=== Extract to read ===

Tuesday brought something of a turnaround feel – although this eluded cotton, which remained on the retreat.


Sure, there is seen quite some potential for a short-covering rally in the fibre, given the record net short that hedge funds hold in New York futures and options.


Investors’ hefty short position still looms as a major factor in the market,” said Tobin Gorey at Commonwealth Bank of Australia.


However, “the trigger levels to buy that position back are closer to 66 cents a pound for now”, for the December contract.


That is above the 64.05 cents a pound at which the contract was trading as of 10:00 UK time (04:00 Chicago time), down 0.3% on the day, finding its 20-day moving average something of a ceiling.


‘Slowing of physical business’

In fact, the lot “continues to display an aversion to the 64.5 cents-a-pound level, faltering even before it got there on Monday,” Mr Gorey noted.


And the US Department of Agriculture’s crop progress briefing overnight showed US cotton condition nudging 1 point higher in the week to Sunday to a historically elevated 61% good or excellent.


“Domestic production holds strong production potential, despite noted lateness of this season’s crop, especially with respect to the Mid-south,” said Louis Rose at Rose Commodity Group.


He also noted the impact of last week’s price recovery in deterring demand, noting a “slowing of physical business as prices have moved higher.


“Too, there are concerns regarding this week’s face-to-face [US] trade negotiations with China and notions that China may be stalling until after the 2020 US elections.”


‘Remain vulnerable’

For Chicago grains, by contrast, at least the losses in early trading followed some gains in the last session.


It was not so helpful for corn futures that the USDA pegged the US corn crop at 58% good or excellent, up 1 point week on week, whereas investors had expected an unchanged reading.

=== Data block ===

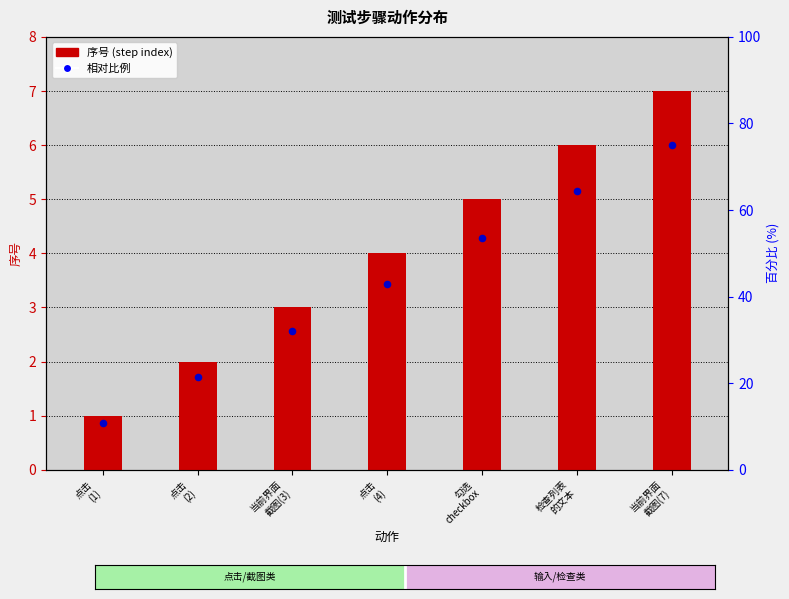

Which series reaches the maximum Y coordinate?

序号 (step number)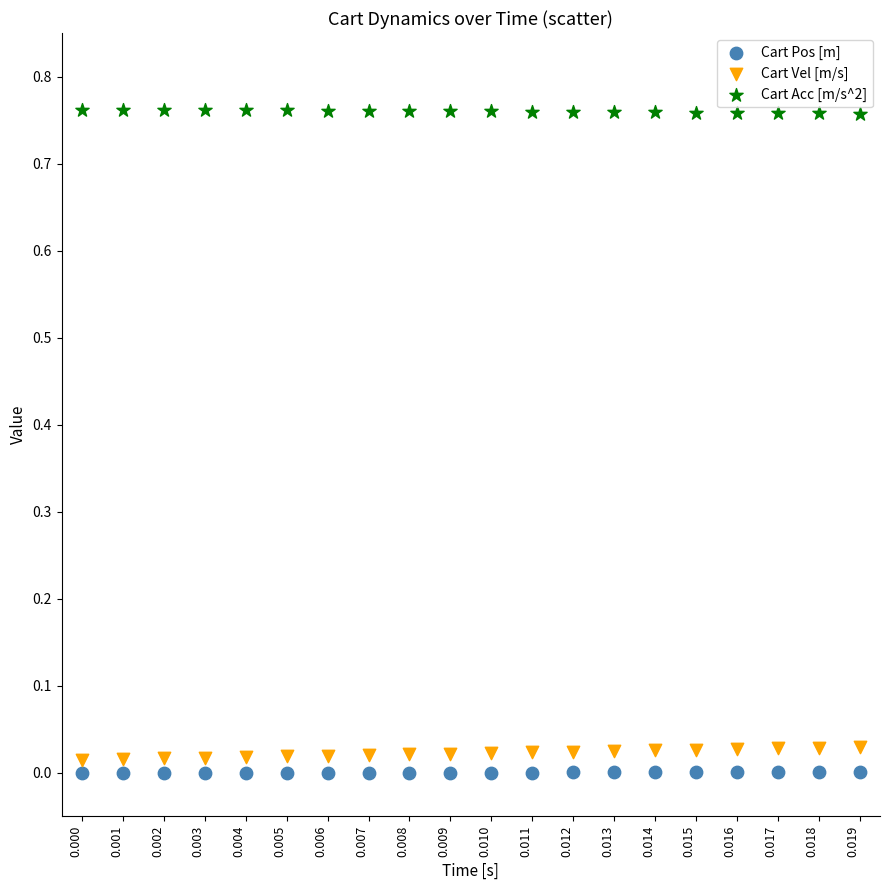

Which series contains the highest Y value?

Cart Acc [m/s^2]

===

Request:
Pick up the commodity market report on cotton and grain futures after its final sentence and keep writing it.

Answer below:
Ratings improved for all three of the “I states”, Illinois, Indiana and Iowa, with the latter, the top corn-growing state, seeing a 2-point improvement to 65% good or excellent.


That said, the national reading compares with a 72% figure a year ago, with Terry Reilly at Futures International calculating that “the five-year average is 71%.


Mr Gorey said that “crop condition remains relatively poor,” adding that “bottom line, US corn crops remain vulnerable” to poor weather.


Benson Quinn Commodities said that “fears of the crop having a shallow root system,” a consequence of the (overly) moist spring, “are merited with many in the trade believe that a couple of weeks without measurable precipitation is detrimental, regardless of the temperatures”.


‘Problem for corn’

Harder for corn bulls to nullify are worries over demand, even though USDA data on Monday showed 645,367 tonnes of US corn exports last week, towards the top end of a range of forecasts of 400,000-700,000 tonnes.


“Weekly inspections for corn and wheat were in line with expectations, which is a problem for corn as every sales and inspection report justifies further reductions to the export number,” said Benson Quinn Commodities.


“That said, I believe the trade has factored in a 50m-bushel decline on August 12,” when the USDA unveils its next Wasde crop briefing.


“They may already be working with a 75m-bushel decline,” the broker said, noting that so far this season, which ends next month, “corn shipments are off about 15%”.


‘Could trigger additional liquidation’

And, thinking of the Wasde, it is the prospect of that briefing which represents a particular challenge to the market heading for long in either direction, with huge anticipation over what the USDA will put in for US sowings numbers, in particular for corn.


Given the historically slow US spring sowing season, there are ideas that the figure might end up well below the 91.7m acres currently estimated.


“Uncertainty over US 2019 planted and harvested acres and yield plus talk that demand for US corn may be dropping could keep futures trade choppy until more is known about the US crop size,” said ADM Investor Services.


However, noting a USDA area resurvey of some Midwest states, it said that “some doubt this survey will change much.


“This could trigger additional fund long liquidation.”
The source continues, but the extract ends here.